Boris Johnson is continuing to appoint more new ministers during his second full day as prime minister.
He completed a radical overhaul of his cabinet after entering Downing Street on Wednesday, making more changes in lower-ranked jobs on Thursday.
Among the latter, long-time ally Kit Malthouse takes over policing at the Home Office, while George Eustice returns to an environment brief.
In his first Commons speech as PM, Mr Johnson promised a new “golden age”.
He promised to get Brexit done by the current deadline of 31 October.
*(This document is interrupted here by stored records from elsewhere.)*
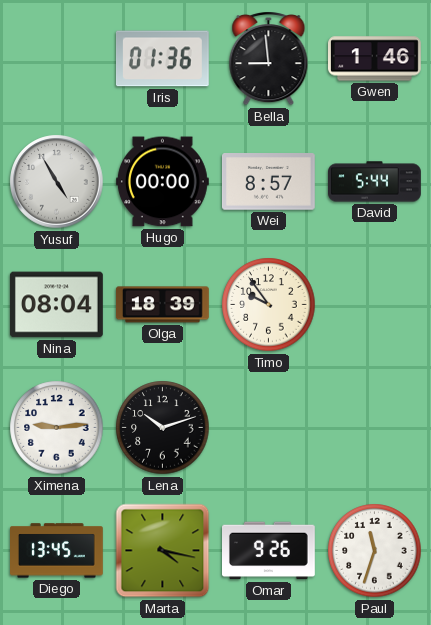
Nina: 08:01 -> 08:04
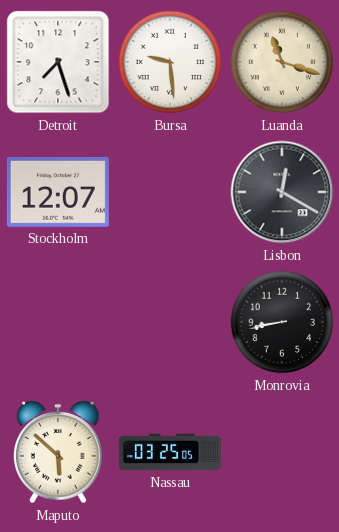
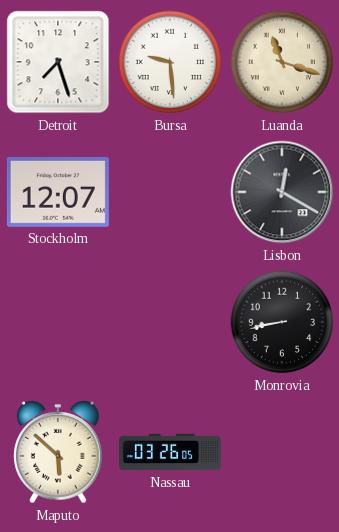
Nassau: 03:25 -> 03:26
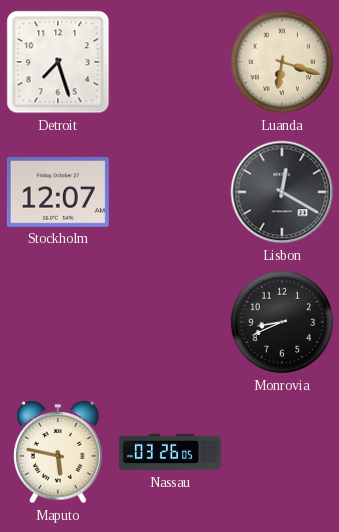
Bursa: 9:29 -> none
Luanda: 11:18 -> 6:18
Monrovia: 8:43 -> 8:41
Maputo: 5:52 -> 5:47
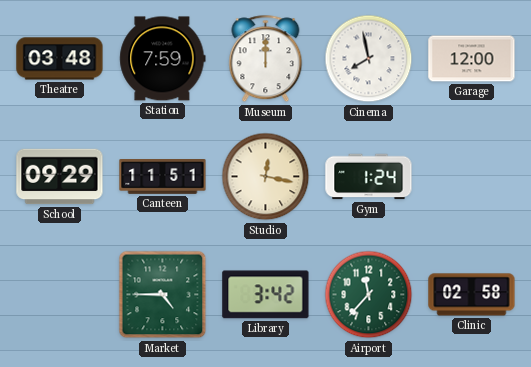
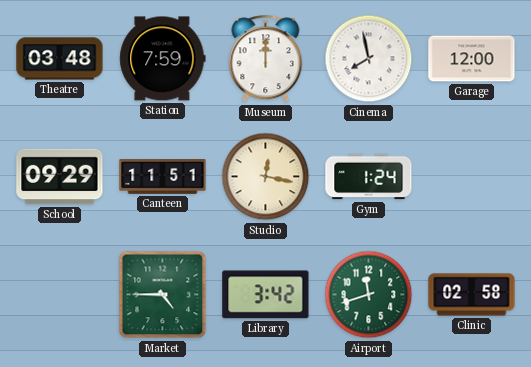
Airport: 11:37 -> 11:42
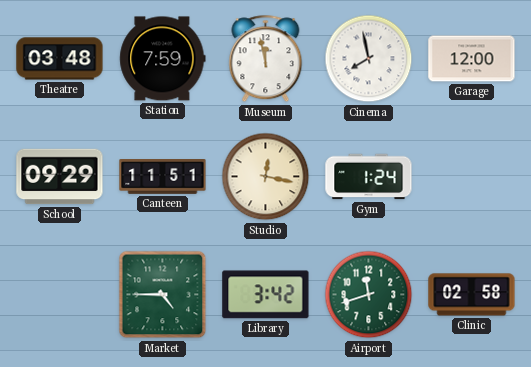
Museum: 12:00 -> 11:58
After appointing a new cabinet, with Sajid Javid as chancellor, Dominic Raab as foreign secretary and Priti Patel as home secretary, Mr Johnson began the complex job of reshuffling the rest of his government team.
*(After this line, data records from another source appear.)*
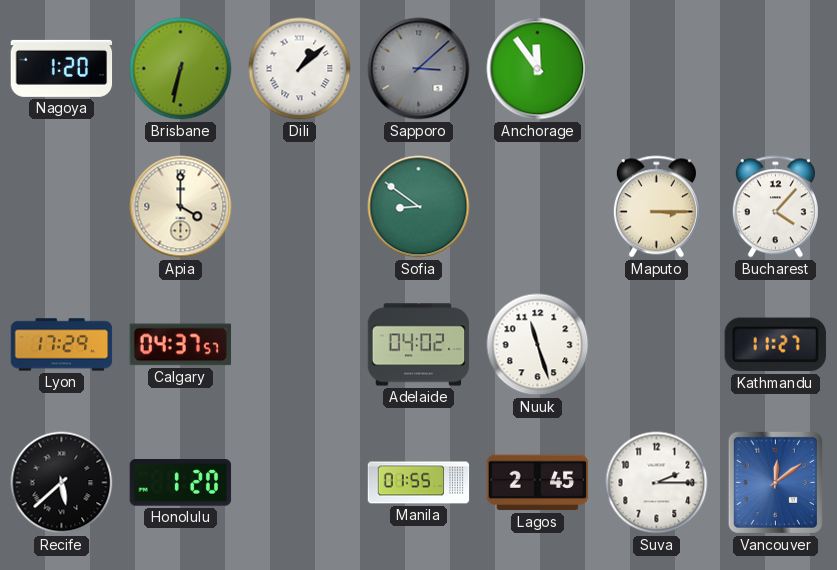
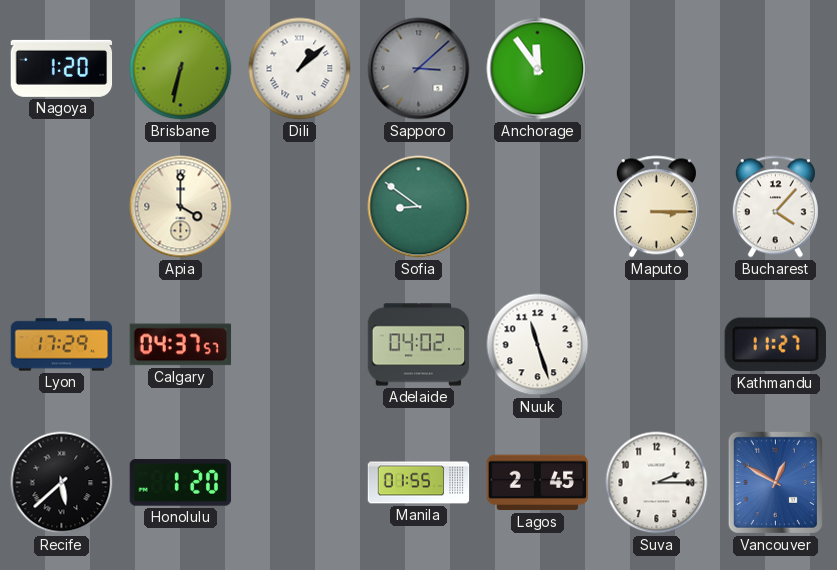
Vancouver: 12:09 -> 12:50
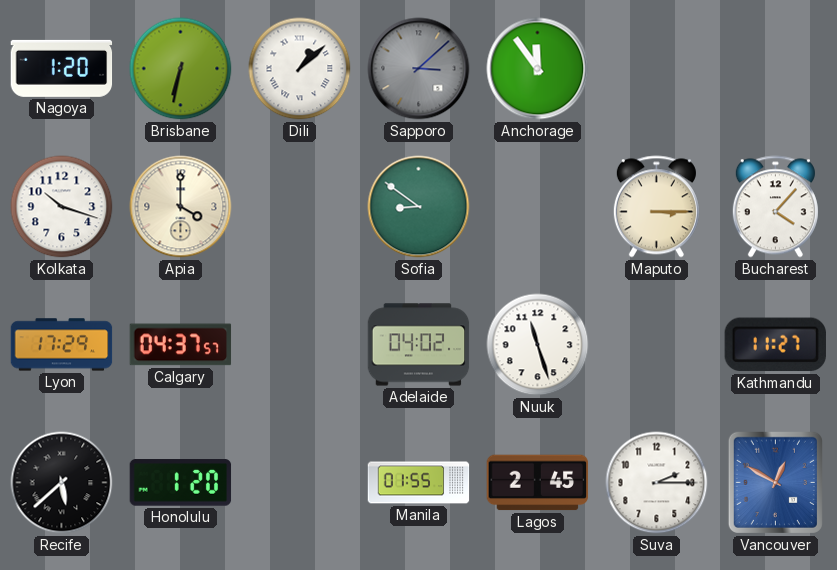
Kolkata: none -> 10:18
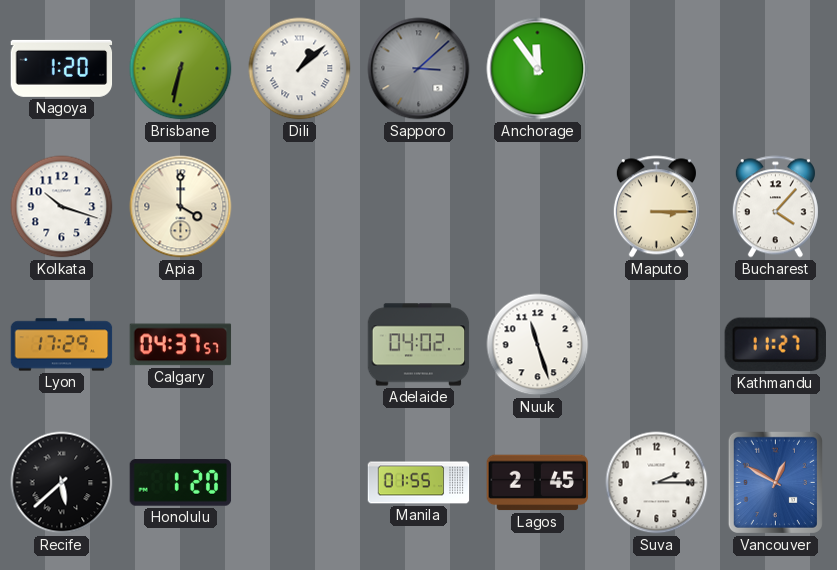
Sofia: 8:51 -> none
New appointments so far include:
- Thérèse Coffey – promoted within Department for Environment, Food and Rural Affairs
- Conor Burns – international trade minister
- Chris Pincher and Andrew Stephenson – foreign ministers
- Chris Skidmore – health minister
- Chris Heaton Harris – transport minister
Ministers remaining in their posts include:
- Jesse Norman – financial secretary to the Treasury
- Nick Gibb – schools minister
- Mark Lancaster – defence minister
- Andrew Murrison – foreign and international development minister
- Justin Tomlinson – work and pensions minister
- Caroline Dinenage – care minister
And those who have lost their jobs include:
- Stephen Hammond – health minister
- George Hollingbery – international trade minister
- Harriett Baldwin – foreign and international development minister
Choosing a ministerial team is a hard job for prime ministers, with the possibility that those sacked – and those overlooked for a role – will become embittered.
On Thursday, former Brexit minister Steve Baker turned down a return to a junior role within the Department for Exiting the European Union.
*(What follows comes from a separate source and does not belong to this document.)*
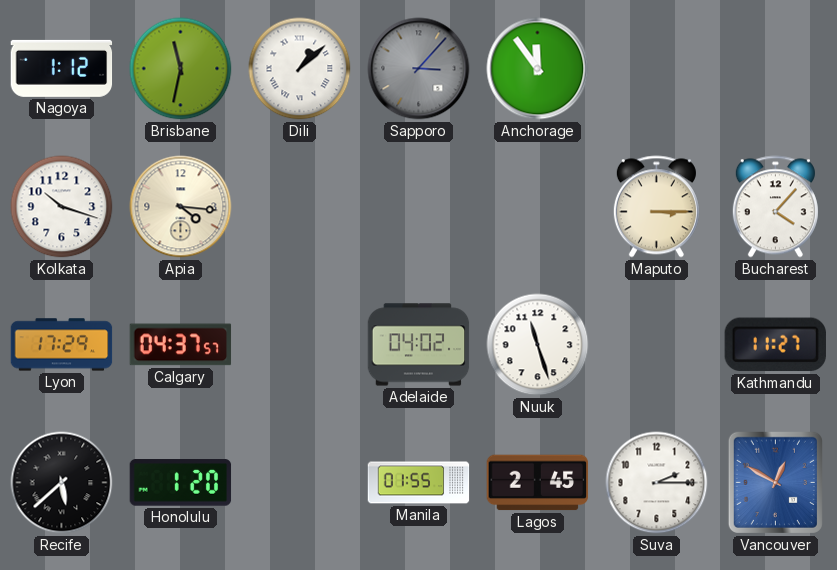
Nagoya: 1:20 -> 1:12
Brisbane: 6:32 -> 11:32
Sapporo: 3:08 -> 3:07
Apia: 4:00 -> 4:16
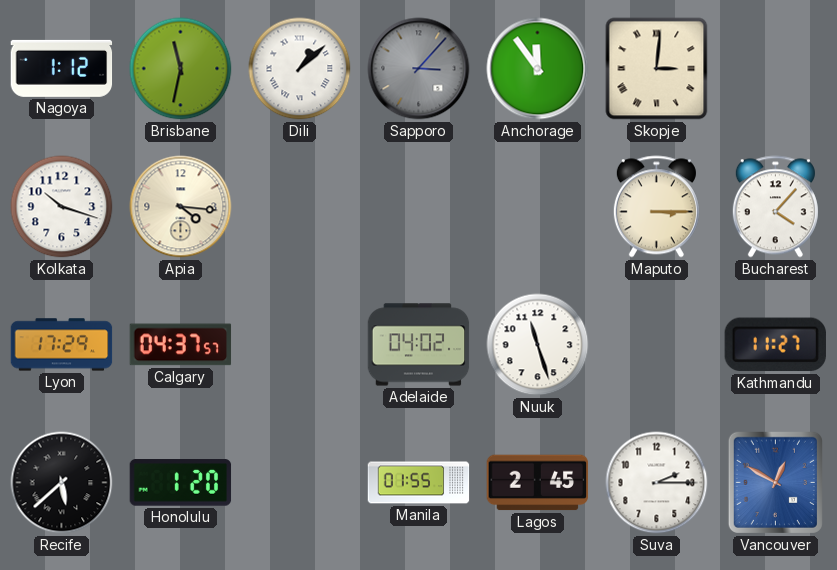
Skopje: none -> 3:01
The pro-Leave MP said he could not “repeat [his] experience of powerlessness” in the role.
While Brexit Secretary Steven Barclay will nominally lead any future negotiations with the EU, most of the key work is expected to be done by No 10 and the Cabinet Office.
Michael Gove has been put in charge of overall planning for a no-deal Brexit, including its potential implications for Scotland, Wales and Northern Ireland.
As chancellor of the Duchy of Lancaster, a senior ministerial role without a specific portfolio, he will chair a number of key committees and taskforces.
Leaving his house for work on Friday, Mr Gove said Mr Johnson had “got a united cabinet and a united Conservative Party”, adding: “The prime minister has got off to a fantastic start.”
Under UK law, a government is allowed a maximum of 109 paid ministers, of which up to 23 can be full cabinet ministers – including the PM.
The Conservative Party currently has 311 MPs.